- **The problem**:
The required result is each line of the entries below containing the string "Геленджик".

- **Extracted material**:
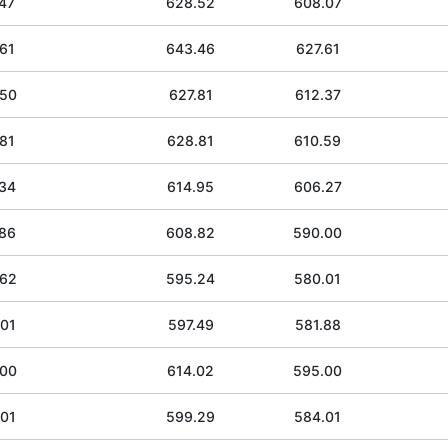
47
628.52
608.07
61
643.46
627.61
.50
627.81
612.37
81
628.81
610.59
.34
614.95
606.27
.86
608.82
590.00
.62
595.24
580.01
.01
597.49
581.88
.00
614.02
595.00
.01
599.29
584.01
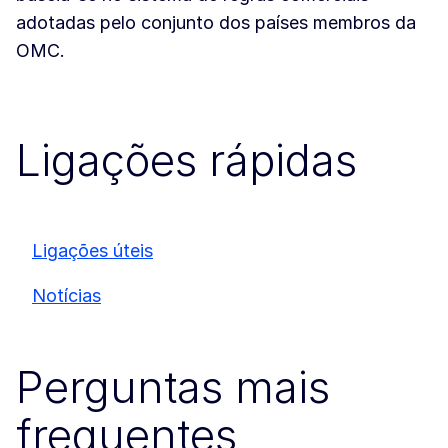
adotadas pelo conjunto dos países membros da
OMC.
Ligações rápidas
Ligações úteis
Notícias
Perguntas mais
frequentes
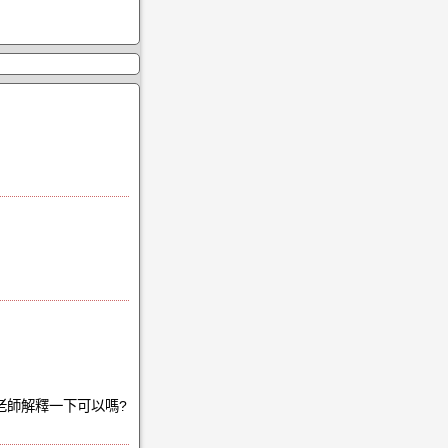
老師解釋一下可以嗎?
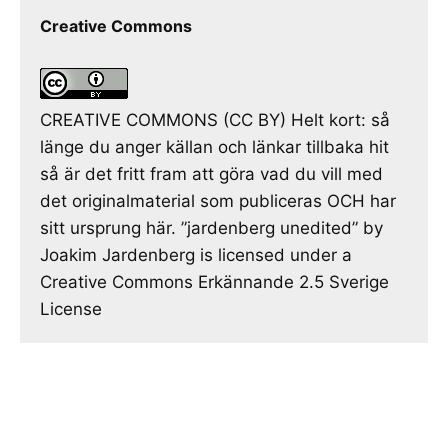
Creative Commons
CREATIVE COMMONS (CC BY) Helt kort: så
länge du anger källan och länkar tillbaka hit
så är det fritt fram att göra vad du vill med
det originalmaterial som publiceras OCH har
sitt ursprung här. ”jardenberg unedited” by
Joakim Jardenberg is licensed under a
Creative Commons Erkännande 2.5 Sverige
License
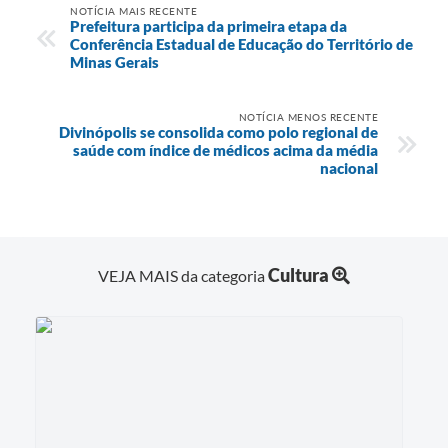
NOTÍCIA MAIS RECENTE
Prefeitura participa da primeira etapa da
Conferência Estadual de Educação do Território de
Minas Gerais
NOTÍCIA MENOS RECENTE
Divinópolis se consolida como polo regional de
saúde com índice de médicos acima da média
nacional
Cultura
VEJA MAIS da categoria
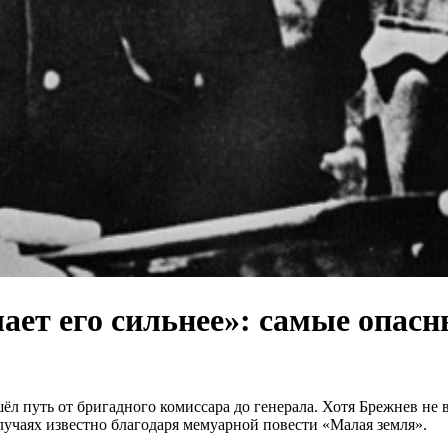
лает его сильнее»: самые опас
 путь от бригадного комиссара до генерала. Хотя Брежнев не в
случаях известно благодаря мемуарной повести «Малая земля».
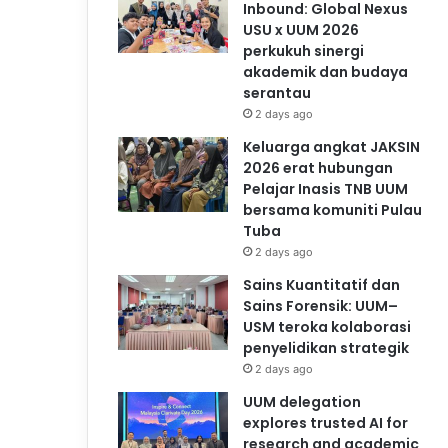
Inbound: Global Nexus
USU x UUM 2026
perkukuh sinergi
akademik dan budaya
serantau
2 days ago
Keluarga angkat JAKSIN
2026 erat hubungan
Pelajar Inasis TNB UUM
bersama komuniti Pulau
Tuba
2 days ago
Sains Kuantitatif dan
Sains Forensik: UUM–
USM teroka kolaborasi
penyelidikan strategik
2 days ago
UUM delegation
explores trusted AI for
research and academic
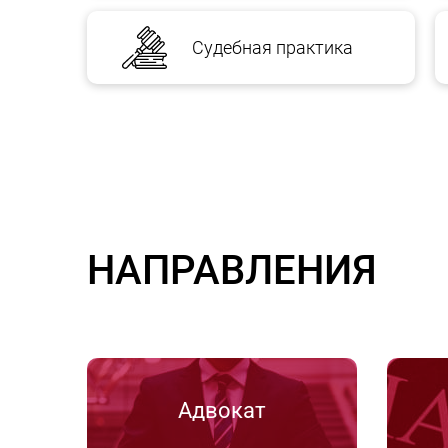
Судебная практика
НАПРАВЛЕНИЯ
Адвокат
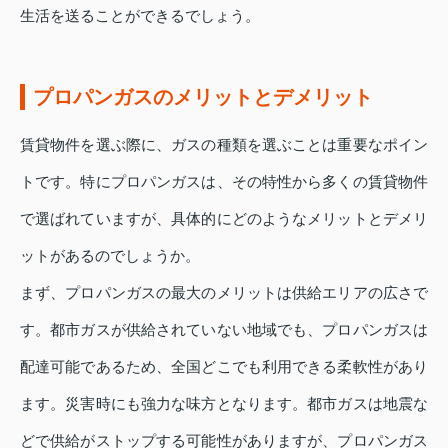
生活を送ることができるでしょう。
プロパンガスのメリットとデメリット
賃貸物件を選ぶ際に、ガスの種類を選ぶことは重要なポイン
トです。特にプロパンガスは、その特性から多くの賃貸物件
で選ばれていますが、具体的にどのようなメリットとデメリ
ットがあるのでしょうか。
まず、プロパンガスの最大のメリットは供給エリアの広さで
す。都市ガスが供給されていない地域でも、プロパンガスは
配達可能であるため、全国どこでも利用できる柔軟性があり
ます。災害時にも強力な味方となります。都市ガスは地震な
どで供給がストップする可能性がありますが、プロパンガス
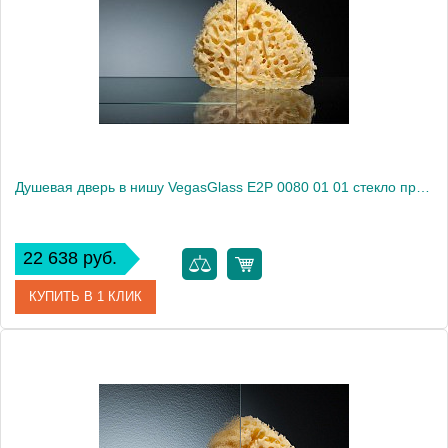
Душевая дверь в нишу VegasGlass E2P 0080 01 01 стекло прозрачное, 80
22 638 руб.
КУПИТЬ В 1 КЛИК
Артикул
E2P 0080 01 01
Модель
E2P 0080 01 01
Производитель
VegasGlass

--

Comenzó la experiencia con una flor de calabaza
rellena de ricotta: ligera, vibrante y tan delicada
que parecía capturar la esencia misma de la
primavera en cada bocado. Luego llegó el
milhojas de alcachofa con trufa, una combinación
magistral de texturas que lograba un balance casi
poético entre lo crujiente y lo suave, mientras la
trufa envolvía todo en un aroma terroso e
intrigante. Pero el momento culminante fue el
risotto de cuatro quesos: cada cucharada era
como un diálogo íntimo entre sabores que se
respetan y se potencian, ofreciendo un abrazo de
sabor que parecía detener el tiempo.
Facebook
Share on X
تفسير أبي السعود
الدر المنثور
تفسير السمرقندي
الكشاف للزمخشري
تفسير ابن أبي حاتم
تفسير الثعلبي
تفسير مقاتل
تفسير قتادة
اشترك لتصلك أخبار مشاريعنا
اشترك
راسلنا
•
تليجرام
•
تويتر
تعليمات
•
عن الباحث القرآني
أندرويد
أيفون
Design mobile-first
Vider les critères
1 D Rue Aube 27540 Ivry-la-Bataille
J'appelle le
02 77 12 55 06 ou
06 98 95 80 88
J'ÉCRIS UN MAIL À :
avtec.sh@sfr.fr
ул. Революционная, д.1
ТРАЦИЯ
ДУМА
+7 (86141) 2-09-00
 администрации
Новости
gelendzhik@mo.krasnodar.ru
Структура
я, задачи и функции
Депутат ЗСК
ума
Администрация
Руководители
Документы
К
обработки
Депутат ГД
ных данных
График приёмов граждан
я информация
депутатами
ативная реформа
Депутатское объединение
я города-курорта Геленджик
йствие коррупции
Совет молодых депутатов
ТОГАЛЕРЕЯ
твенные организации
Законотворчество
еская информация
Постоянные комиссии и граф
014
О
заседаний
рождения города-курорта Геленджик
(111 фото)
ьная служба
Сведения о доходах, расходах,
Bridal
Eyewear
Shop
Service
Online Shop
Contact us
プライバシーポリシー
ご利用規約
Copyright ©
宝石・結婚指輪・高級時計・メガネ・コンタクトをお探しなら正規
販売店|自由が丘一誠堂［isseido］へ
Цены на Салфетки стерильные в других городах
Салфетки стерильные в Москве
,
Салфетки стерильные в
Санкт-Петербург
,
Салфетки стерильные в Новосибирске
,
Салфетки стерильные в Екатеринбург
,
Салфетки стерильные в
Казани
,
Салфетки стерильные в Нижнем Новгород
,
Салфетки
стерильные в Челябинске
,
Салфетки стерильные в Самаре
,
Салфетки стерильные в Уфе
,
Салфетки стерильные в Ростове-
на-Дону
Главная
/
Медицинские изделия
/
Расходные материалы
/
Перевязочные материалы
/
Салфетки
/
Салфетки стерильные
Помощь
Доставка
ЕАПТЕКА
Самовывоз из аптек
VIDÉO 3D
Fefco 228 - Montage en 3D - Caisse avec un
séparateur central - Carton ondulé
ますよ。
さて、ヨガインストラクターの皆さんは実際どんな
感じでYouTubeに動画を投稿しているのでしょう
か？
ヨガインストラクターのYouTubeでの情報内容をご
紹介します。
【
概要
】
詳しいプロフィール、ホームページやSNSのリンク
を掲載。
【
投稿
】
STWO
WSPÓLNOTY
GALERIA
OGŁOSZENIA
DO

- **Response to this task**:
я города-курорта Геленджик
рождения города-курорта Геленджик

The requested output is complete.